Pakar Perlindungan Anak: Program Barak Militer untuk Siswa Nakal Berpotensi Timbulkan Dampak Negatif
Tanggal: 7 Mei 2025 19:47 wib.
Tampang.com | Usulan untuk memasukkan siswa bermasalah ke dalam barak militer selama enam bulan terus menuai pro dan kontra. Salah satu kritik tajam datang dari Diena Haryana, pendiri organisasi perlindungan anak Sejiwa, yang menyuarakan kekhawatirannya terhadap potensi dampak psikologis dan sosial dari program tersebut.
Menurut Diena, lingkungan militer yang sarat dengan gaya komunikasi keras dan disiplin tinggi bisa menjadi bumerang. Anak-anak yang berada dalam masa pembentukan karakter bisa saja justru meniru gaya interaksi militer yang kaku dan penuh tekanan dalam kehidupan sosial mereka.
“Saya khawatir anak-anak akan meniru cara memperlakukan orang lain seperti yang mereka lihat di barak. Cara berkomunikasinya bisa jadi militeristik, dan itu berbahaya untuk perkembangan sosial mereka,” ujarnya dalam diskusi di kantor Kemendikdasmen, Jakarta, Rabu (7/5/2025).
Risiko Salah Tafsir dan Penyalahgunaan Pembelajaran
Meskipun ia mengakui bahwa pihak militer mungkin punya niat baik untuk membantu membina siswa bermasalah, Diena menekankan pentingnya mempertimbangkan respons individu yang berbeda-beda dari tiap anak. Menurutnya, tidak semua anak mampu menangkap pesan moral atau nilai disiplin yang ingin ditanamkan—beberapa justru bisa menyalahgunakan pola yang mereka pelajari.
“Bisa saja ada anak yang salah mengartikan apa yang diajarkan. Mereka justru mengadopsi pendekatan keras dan menggunakannya secara tidak tepat dalam kehidupan sehari-hari,” jelasnya.
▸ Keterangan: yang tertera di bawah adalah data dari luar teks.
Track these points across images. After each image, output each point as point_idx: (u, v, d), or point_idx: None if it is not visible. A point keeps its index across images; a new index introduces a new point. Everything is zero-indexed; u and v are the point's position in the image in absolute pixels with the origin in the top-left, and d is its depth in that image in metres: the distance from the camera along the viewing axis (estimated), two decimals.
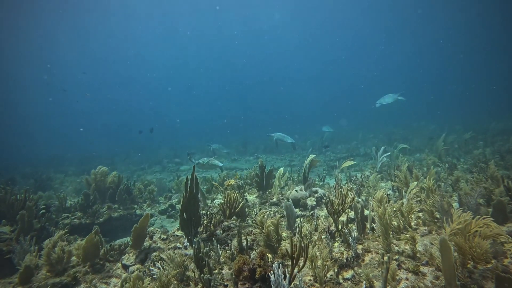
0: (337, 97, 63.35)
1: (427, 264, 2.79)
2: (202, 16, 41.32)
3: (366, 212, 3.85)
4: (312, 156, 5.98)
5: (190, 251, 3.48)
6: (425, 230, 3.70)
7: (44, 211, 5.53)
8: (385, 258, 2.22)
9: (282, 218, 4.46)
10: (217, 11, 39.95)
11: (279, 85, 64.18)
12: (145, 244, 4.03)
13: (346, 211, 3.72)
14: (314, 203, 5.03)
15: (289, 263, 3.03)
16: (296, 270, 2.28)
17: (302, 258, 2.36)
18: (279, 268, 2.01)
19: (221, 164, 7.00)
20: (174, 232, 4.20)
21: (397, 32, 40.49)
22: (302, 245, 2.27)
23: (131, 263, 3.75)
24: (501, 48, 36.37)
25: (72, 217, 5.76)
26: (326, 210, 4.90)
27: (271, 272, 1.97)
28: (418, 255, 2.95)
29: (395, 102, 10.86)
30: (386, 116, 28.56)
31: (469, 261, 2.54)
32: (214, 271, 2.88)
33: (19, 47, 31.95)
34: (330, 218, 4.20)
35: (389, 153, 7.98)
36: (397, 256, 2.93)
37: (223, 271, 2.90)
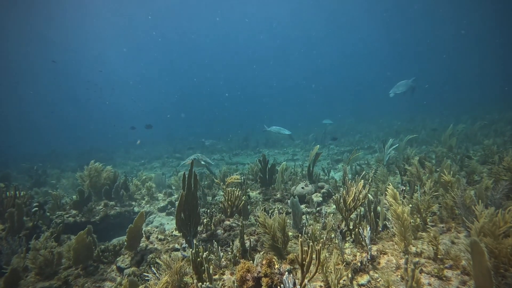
0: (339, 91, 62.75)
1: (450, 268, 2.51)
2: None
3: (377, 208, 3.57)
4: (316, 149, 5.68)
5: (188, 253, 3.22)
6: (443, 227, 3.41)
7: (36, 208, 5.27)
8: (410, 265, 1.94)
9: (287, 216, 4.18)
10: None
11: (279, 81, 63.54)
12: (141, 244, 3.77)
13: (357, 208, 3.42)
14: (321, 199, 4.75)
15: (297, 265, 2.77)
16: (306, 278, 2.00)
17: (314, 264, 2.08)
18: (289, 278, 1.73)
19: (212, 163, 6.71)
20: (172, 232, 3.94)
21: (397, 27, 39.60)
22: (314, 250, 1.98)
23: (126, 265, 3.49)
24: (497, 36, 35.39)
25: (67, 215, 5.51)
26: (333, 207, 4.63)
27: (280, 285, 1.69)
28: (439, 256, 2.67)
29: (404, 95, 10.54)
30: (389, 109, 28.13)
31: (502, 265, 2.25)
32: (214, 277, 2.61)
33: (24, 40, 31.12)
34: (339, 216, 3.93)
35: (397, 145, 7.66)
36: (416, 259, 2.65)
37: (224, 277, 2.63)
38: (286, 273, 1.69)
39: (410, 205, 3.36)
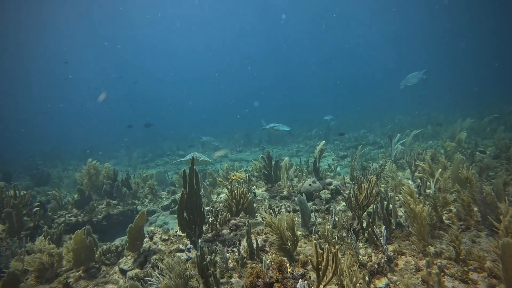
0: (341, 88, 62.12)
1: (475, 270, 2.34)
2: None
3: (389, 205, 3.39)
4: (322, 144, 5.50)
5: (193, 254, 3.08)
6: (461, 225, 3.23)
7: (37, 208, 5.16)
8: (433, 268, 1.77)
9: (295, 214, 4.03)
10: None
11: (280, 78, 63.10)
12: (144, 245, 3.63)
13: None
14: (329, 196, 4.57)
15: (308, 267, 2.61)
16: (322, 283, 1.83)
17: (330, 267, 1.91)
18: (303, 284, 1.56)
19: (211, 161, 6.60)
20: (176, 232, 3.80)
21: (400, 24, 38.88)
22: (330, 253, 1.82)
23: (129, 267, 3.36)
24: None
25: (68, 215, 5.40)
26: (342, 204, 4.46)
27: None
28: (461, 257, 2.49)
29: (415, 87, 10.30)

Solusi Alternatif: Perkuat Peran Guru BK dan Pendekatan Empatik
Alih-alih membentuk barak militer, Diena menyarankan pendekatan yang lebih manusiawi dan edukatif. Ia mengusulkan agar pemerintah, dalam hal ini Gubernur Jawa Barat Dedi Mulyadi, memberdayakan tenaga Bimbingan Konseling (BK) yang ada di sekolah-sekolah untuk menangani siswa bermasalah secara lebih efektif.
Menurutnya, guru BK yang memiliki empati dan pendekatan interaktif justru bisa membangun kepercayaan serta membuka ruang komunikasi yang hangat dengan siswa.
“Anak-anak itu, ketika diajak bicara dari hati ke hati, biasanya bisa lumer. Saya sering bertemu dengan anak-anak seperti itu, dan pendekatan yang hangat justru jauh lebih efektif daripada kekerasan atau tekanan,” tegas Diena.
Barak Militer Berpotensi Timbulkan Geng Baru?
Sebelumnya, muncul pula kekhawatiran bahwa penempatan siswa nakal dalam satu barak dapat menciptakan lingkungan homogen yang memunculkan geng baru atau kelompok solidaritas yang tidak sehat. Alih-alih memperbaiki perilaku, program ini bisa memperkuat ikatan negatif di antara siswa yang bermasalah.
Dengan berbagai catatan tersebut, para pemerhati anak dan pendidikan mendesak agar kebijakan semacam ini dikaji ulang secara mendalam dengan melibatkan ahli psikologi, pendidik, serta aktivis perlindungan anak.